Convert every text line in the data below into a Markdown table with the columns "Number" and "Text line," numbering the rows and skipping blank lines. Leave the picture markers out of the table.

• SOURCE MATERIAL:
::::::::

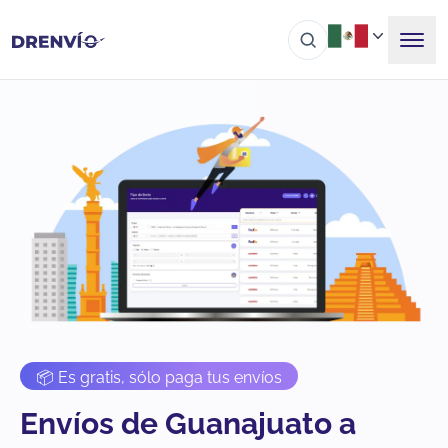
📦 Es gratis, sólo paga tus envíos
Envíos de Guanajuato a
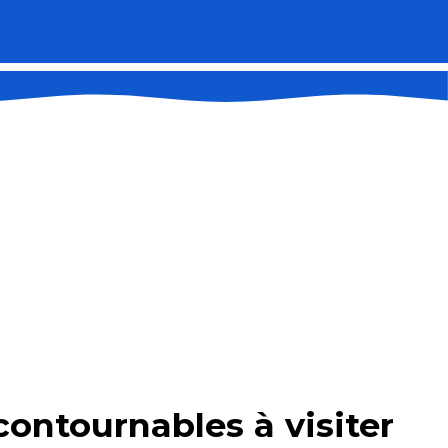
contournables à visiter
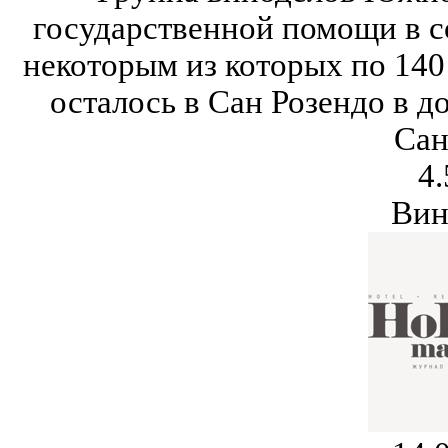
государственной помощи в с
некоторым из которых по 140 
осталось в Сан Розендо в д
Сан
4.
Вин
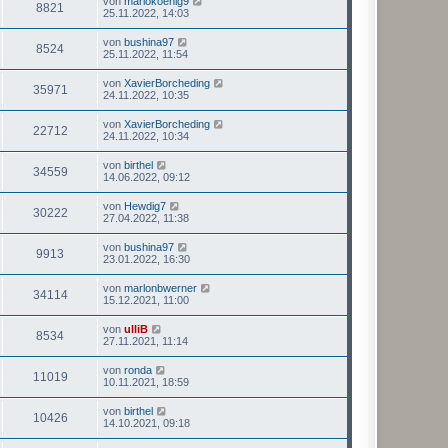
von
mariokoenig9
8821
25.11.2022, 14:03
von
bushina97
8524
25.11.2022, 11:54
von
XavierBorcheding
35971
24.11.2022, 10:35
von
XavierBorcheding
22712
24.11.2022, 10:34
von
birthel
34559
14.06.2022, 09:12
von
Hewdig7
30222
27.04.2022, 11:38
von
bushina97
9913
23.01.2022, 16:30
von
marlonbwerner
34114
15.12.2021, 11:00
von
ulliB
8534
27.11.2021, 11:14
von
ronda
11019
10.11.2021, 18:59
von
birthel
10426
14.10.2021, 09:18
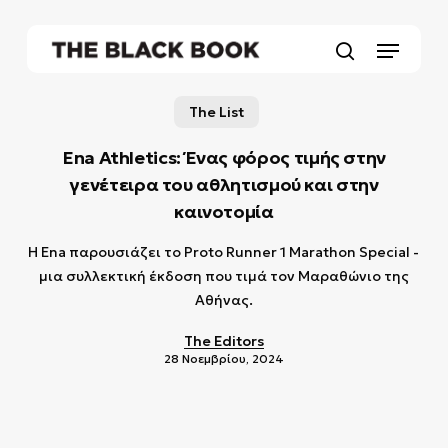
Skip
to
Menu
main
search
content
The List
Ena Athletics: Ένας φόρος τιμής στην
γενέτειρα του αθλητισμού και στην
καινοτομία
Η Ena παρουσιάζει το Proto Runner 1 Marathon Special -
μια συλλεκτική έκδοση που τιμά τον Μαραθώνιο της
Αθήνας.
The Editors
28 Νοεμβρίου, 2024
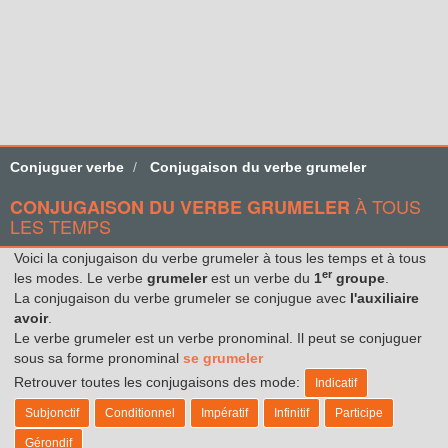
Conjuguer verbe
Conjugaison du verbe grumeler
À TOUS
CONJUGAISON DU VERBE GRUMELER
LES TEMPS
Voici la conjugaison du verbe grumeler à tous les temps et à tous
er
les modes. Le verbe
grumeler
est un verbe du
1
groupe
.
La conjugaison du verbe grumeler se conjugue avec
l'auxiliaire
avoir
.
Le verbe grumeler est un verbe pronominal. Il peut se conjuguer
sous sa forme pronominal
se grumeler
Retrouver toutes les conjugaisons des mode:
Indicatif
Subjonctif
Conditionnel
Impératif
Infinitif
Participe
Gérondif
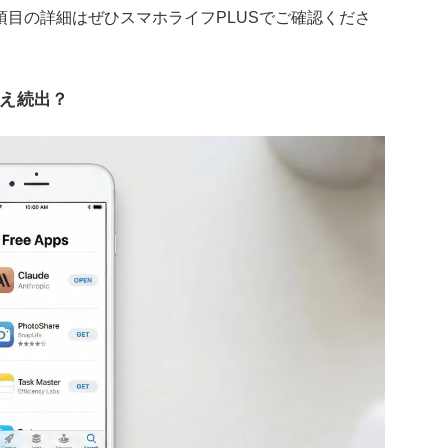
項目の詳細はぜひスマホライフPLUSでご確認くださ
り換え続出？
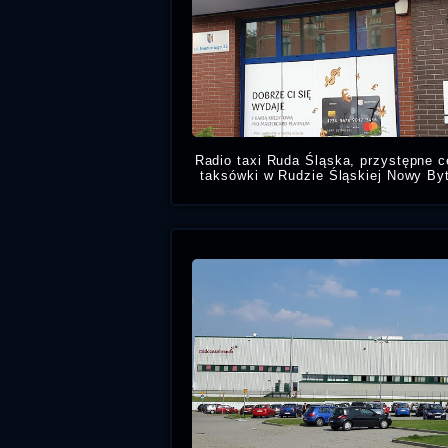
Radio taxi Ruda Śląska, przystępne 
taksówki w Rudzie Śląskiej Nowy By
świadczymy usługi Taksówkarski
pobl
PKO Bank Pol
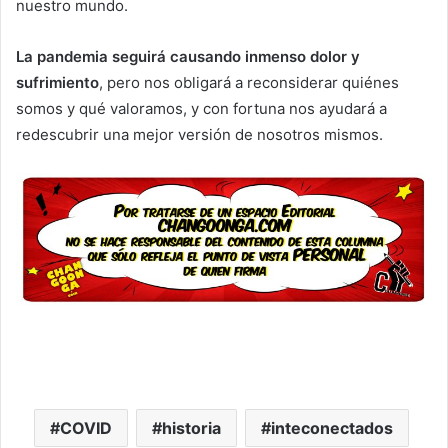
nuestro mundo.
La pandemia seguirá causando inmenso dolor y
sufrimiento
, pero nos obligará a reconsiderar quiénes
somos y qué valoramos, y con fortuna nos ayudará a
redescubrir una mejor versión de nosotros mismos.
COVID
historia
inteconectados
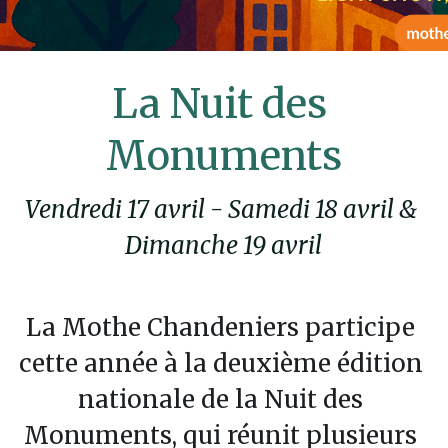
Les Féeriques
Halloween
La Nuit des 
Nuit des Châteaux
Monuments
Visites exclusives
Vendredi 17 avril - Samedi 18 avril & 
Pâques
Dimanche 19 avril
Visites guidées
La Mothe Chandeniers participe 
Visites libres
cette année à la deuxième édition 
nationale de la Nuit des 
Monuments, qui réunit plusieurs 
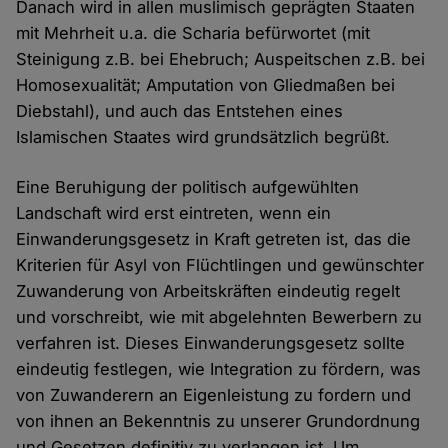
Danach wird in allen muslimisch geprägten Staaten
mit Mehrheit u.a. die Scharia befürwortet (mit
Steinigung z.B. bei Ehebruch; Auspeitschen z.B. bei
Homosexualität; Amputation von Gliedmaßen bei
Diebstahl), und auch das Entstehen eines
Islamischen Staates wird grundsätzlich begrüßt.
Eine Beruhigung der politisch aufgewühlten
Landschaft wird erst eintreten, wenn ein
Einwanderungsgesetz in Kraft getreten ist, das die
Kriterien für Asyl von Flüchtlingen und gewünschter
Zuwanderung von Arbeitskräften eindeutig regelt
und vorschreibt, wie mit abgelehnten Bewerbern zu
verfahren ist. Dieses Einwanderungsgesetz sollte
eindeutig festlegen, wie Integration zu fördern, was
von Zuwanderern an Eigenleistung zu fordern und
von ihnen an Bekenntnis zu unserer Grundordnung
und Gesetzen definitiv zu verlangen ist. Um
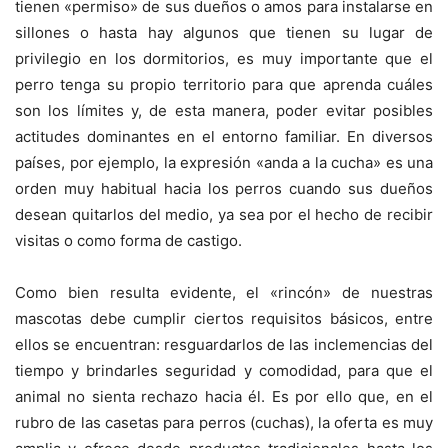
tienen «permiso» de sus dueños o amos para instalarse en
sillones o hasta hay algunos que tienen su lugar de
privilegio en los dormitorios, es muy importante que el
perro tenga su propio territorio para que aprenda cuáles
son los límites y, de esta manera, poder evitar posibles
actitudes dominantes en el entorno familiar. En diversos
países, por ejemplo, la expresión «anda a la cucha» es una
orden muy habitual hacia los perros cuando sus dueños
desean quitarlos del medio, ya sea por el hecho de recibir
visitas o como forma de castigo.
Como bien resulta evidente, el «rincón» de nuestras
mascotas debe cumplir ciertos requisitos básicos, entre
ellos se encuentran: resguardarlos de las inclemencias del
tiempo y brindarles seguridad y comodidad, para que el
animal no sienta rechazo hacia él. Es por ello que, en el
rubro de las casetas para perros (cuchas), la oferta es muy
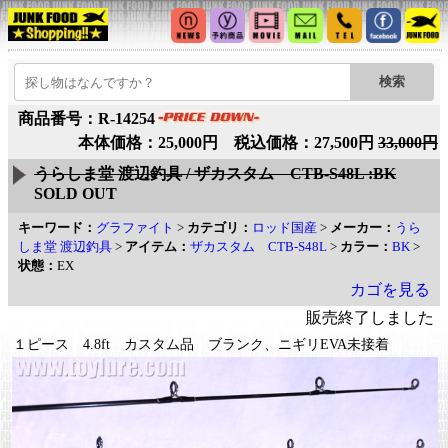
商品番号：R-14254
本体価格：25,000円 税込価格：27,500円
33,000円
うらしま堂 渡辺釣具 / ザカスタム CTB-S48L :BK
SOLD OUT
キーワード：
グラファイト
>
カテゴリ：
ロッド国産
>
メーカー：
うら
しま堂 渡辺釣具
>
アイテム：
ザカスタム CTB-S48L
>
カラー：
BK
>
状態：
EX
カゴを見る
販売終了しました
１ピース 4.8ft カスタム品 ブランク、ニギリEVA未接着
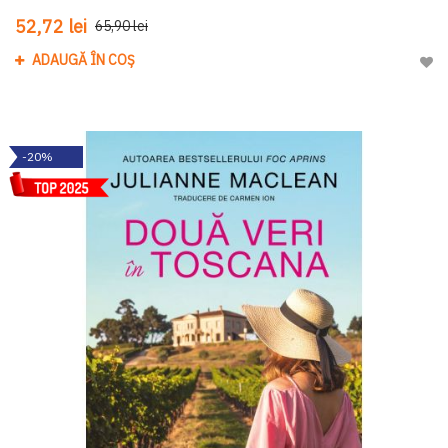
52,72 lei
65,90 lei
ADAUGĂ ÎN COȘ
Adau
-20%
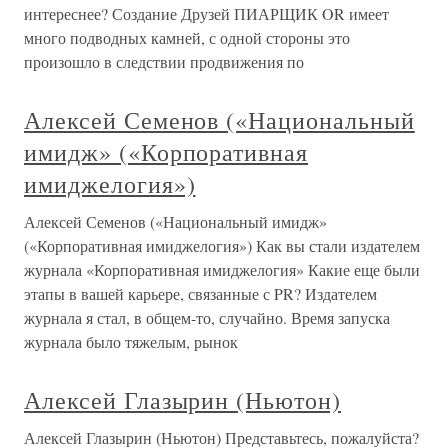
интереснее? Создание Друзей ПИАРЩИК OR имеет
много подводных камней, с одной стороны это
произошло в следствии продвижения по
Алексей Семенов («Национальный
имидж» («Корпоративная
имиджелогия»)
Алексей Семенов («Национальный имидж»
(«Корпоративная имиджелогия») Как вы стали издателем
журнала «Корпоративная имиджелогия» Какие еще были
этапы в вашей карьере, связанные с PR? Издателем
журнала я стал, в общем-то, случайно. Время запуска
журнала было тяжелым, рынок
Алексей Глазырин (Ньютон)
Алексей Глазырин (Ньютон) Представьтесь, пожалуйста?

::::::::

• REPLY TO THE TASK:
| Number | Text line |
|---|---|
| 1 | 📦 Es gratis, sólo paga tus envíos |
| 2 | Envíos de Guanajuato a |
| 3 | contournables à visiter |
| 4 | государственной помощи в с |
| 5 | некоторым из которых по 140  |
| 6 | осталось в Сан Розендо в д |
| 7 | Сан |
| 8 | 4. |
| 9 | Вин |
| 10 | von |
| 11 | mariokoenig9 |
| 12 | 8821 |
| 13 | 25.11.2022, 14:03 |
| 14 | von |
| 15 | bushina97 |
| 16 | 8524 |
| 17 | 25.11.2022, 11:54 |
| 18 | von |
| 19 | XavierBorcheding |
| 20 | 35971 |
| 21 | 24.11.2022, 10:35 |
| 22 | von |
| 23 | XavierBorcheding |
| 24 | 22712 |
| 25 | 24.11.2022, 10:34 |
| 26 | von |
| 27 | birthel |
| 28 | 34559 |
| 29 | 14.06.2022, 09:12 |
| 30 | von |
| 31 | Hewdig7 |
| 32 | 30222 |
| 33 | 27.04.2022, 11:38 |
| 34 | von |
| 35 | bushina97 |
| 36 | 9913 |
| 37 | 23.01.2022, 16:30 |
| 38 | von |
| 39 | marlonbwerner |
| 40 | 34114 |
| 41 | 15.12.2021, 11:00 |
| 42 | von |
| 43 | ulliB |
| 44 | 8534 |
| 45 | 27.11.2021, 11:14 |
| 46 | von |
| 47 | ronda |
| 48 | 11019 |
| 49 | 10.11.2021, 18:59 |
| 50 | von |
| 51 | birthel |
| 52 | 10426 |
| 53 | 14.10.2021, 09:18 |
| 54 | Skip |
| 55 | to |
| 56 | Menu |
| 57 | main |
| 58 | search |
| 59 | content |
| 60 | The List |
| 61 | Ena Athletics: Ένας φόρος τιμής στην |
| 62 | γενέτειρα του αθλητισμού και στην |
| 63 | καινοτομία |
| 64 | Η Ena παρουσιάζει το Proto Runner 1 Marathon Special - |
| 65 | μια συλλεκτική έκδοση που τιμά τον Μαραθώνιο της |
| 66 | Αθήνας. |
| 67 | The Editors |
| 68 | 28 Νοεμβρίου, 2024 |
| 69 | Conjuguer verbe |
| 70 | Conjugaison du verbe grumeler |
| 71 | À TOUS |
| 72 | CONJUGAISON DU VERBE GRUMELER |
| 73 | LES TEMPS |
| 74 | Voici la conjugaison du verbe grumeler à tous les temps et à tous |
| 75 | er |
| 76 | les modes. Le verbe |
| 77 | grumeler |
| 78 | est un verbe du |
| 79 | 1 |
| 80 | groupe |
| 81 | . |
| 82 | La conjugaison du verbe grumeler se conjugue avec |
| 83 | l'auxiliaire |
| 84 | avoir |
| 85 | . |
| 86 | Le verbe grumeler est un verbe pronominal. Il peut se conjuguer |
| 87 | sous sa forme pronominal |
| 88 | se grumeler |
| 89 | Retrouver toutes les conjugaisons des mode: |
| 90 | Indicatif |
| 91 | Subjonctif |
| 92 | Conditionnel |
| 93 | Impératif |
| 94 | Infinitif |
| 95 | Participe |
| 96 | Gérondif |
| 97 | 項目の詳細はぜひスマホライフPLUSでご確認くださ |
| 98 | り換え続出？ |
| 99 | Radio taxi Ruda Śląska, przystępne  |
| 100 | taksówki w Rudzie Śląskiej Nowy By |
| 101 | świadczymy usługi Taksówkarski |
| 102 | pobl |
| 103 | PKO Bank Pol |
| 104 | nuestro mundo. |
| 105 | La pandemia seguirá causando inmenso dolor y |
| 106 | sufrimiento |
| 107 | , pero nos obligará a reconsiderar quiénes |
| 108 | somos y qué valoramos, y con fortuna nos ayudará a |
| 109 | redescubrir una mejor versión de nosotros mismos. |
| 110 | COVID |
| 111 | historia |
| 112 | inteconectados |
| 113 | Les Féeriques |
| 114 | Halloween |
| 115 | La Nuit des  |
| 116 | Nuit des Châteaux |
| 117 | Monuments |
| 118 | Visites exclusives |
| 119 | Vendredi 17 avril - Samedi 18 avril &  |
| 120 | Pâques |
| 121 | Dimanche 19 avril |
| 122 | Visites guidées |
| 123 | La Mothe Chandeniers participe  |
| 124 | Visites libres |
| 125 | cette année à la deuxième édition  |
| 126 | nationale de la Nuit des  |
| 127 | Monuments, qui réunit plusieurs  |
| 128 | Danach wird in allen muslimisch geprägten Staaten |
| 129 | mit Mehrheit u.a. die Scharia befürwortet (mit |
| 130 | Steinigung z.B. bei Ehebruch; Auspeitschen z.B. bei |
| 131 | Homosexualität; Amputation von Gliedmaßen bei |
| 132 | Diebstahl), und auch das Entstehen eines |
| 133 | Islamischen Staates wird grundsätzlich begrüßt. |
| 134 | Eine Beruhigung der politisch aufgewühlten |
| 135 | Landschaft wird erst eintreten, wenn ein |
| 136 | Einwanderungsgesetz in Kraft getreten ist, das die |
| 137 | Kriterien für Asyl von Flüchtlingen und gewünschter |
| 138 | Zuwanderung von Arbeitskräften eindeutig regelt |
| 139 | und vorschreibt, wie mit abgelehnten Bewerbern zu |
| 140 | verfahren ist. Dieses Einwanderungsgesetz sollte |
| 141 | eindeutig festlegen, wie Integration zu fördern, was |
| 142 | von Zuwanderern an Eigenleistung zu fordern und |
| 143 | von ihnen an Bekenntnis zu unserer Grundordnung |
| 144 | und Gesetzen definitiv zu verlangen ist. Um |
| 145 | tienen «permiso» de sus dueños o amos para instalarse en |
| 146 | sillones o hasta hay algunos que tienen su lugar de |
| 147 | privilegio en los dormitorios, es muy importante que el |
| 148 | perro tenga su propio territorio para que aprenda cuáles |
| 149 | son los límites y, de esta manera, poder evitar posibles |
| 150 | actitudes dominantes en el entorno familiar. En diversos |
| 151 | países, por ejemplo, la expresión «anda a la cucha» es una |
| 152 | orden muy habitual hacia los perros cuando sus dueños |
| 153 | desean quitarlos del medio, ya sea por el hecho de recibir |
| 154 | visitas o como forma de castigo. |
| 155 | Como bien resulta evidente, el «rincón» de nuestras |
| 156 | mascotas debe cumplir ciertos requisitos básicos, entre |
| 157 | ellos se encuentran: resguardarlos de las inclemencias del |
| 158 | tiempo y brindarles seguridad y comodidad, para que el |
| 159 | animal no sienta rechazo hacia él. Es por ello que, en el |
| 160 | rubro de las casetas para perros (cuchas), la oferta es muy |
| 161 | 商品番号：R-14254 |
| 162 | 本体価格：25,000円 税込価格：27,500円 |
| 163 | 33,000円 |
| 164 | うらしま堂 渡辺釣具 / ザカスタム CTB-S48L :BK |
| 165 | SOLD OUT |
| 166 | キーワード： |
| 167 | グラファイト |
| 168 | > |
| 169 | カテゴリ： |
| 170 | ロッド国産 |
| 171 | > |
| 172 | メーカー： |
| 173 | うら |
| 174 | しま堂 渡辺釣具 |
| 175 | > |
| 176 | アイテム： |
| 177 | ザカスタム CTB-S48L |
| 178 | > |
| 179 | カラー： |
| 180 | BK |
| 181 | > |
| 182 | 状態： |
| 183 | EX |
| 184 | カゴを見る |
| 185 | 販売終了しました |
| 186 | １ピース 4.8ft カスタム品 ブランク、ニギリEVA未接着 |
| 187 | 52,72 lei |
| 188 | 65,90 lei |
| 189 | ADAUGĂ ÎN COȘ |
| 190 | Adau |
| 191 | -20% |
| 192 | интереснее? Создание Друзей ПИАРЩИК OR имеет |
| 193 | много подводных камней, с одной стороны это |
| 194 | произошло в следствии продвижения по |
| 195 | Алексей Семенов («Национальный |
| 196 | имидж» («Корпоративная |
| 197 | имиджелогия») |
| 198 | Алексей Семенов («Национальный имидж» |
| 199 | («Корпоративная имиджелогия») Как вы стали издателем |
| 200 | журнала «Корпоративная имиджелогия» Какие еще были |
| 201 | этапы в вашей карьере, связанные с PR? Издателем |
| 202 | журнала я стал, в общем-то, случайно. Время запуска |
| 203 | журнала было тяжелым, рынок |
| 204 | Алексей Глазырин (Ньютон) |
| 205 | Алексей Глазырин (Ньютон) Представьтесь, пожалуйста? |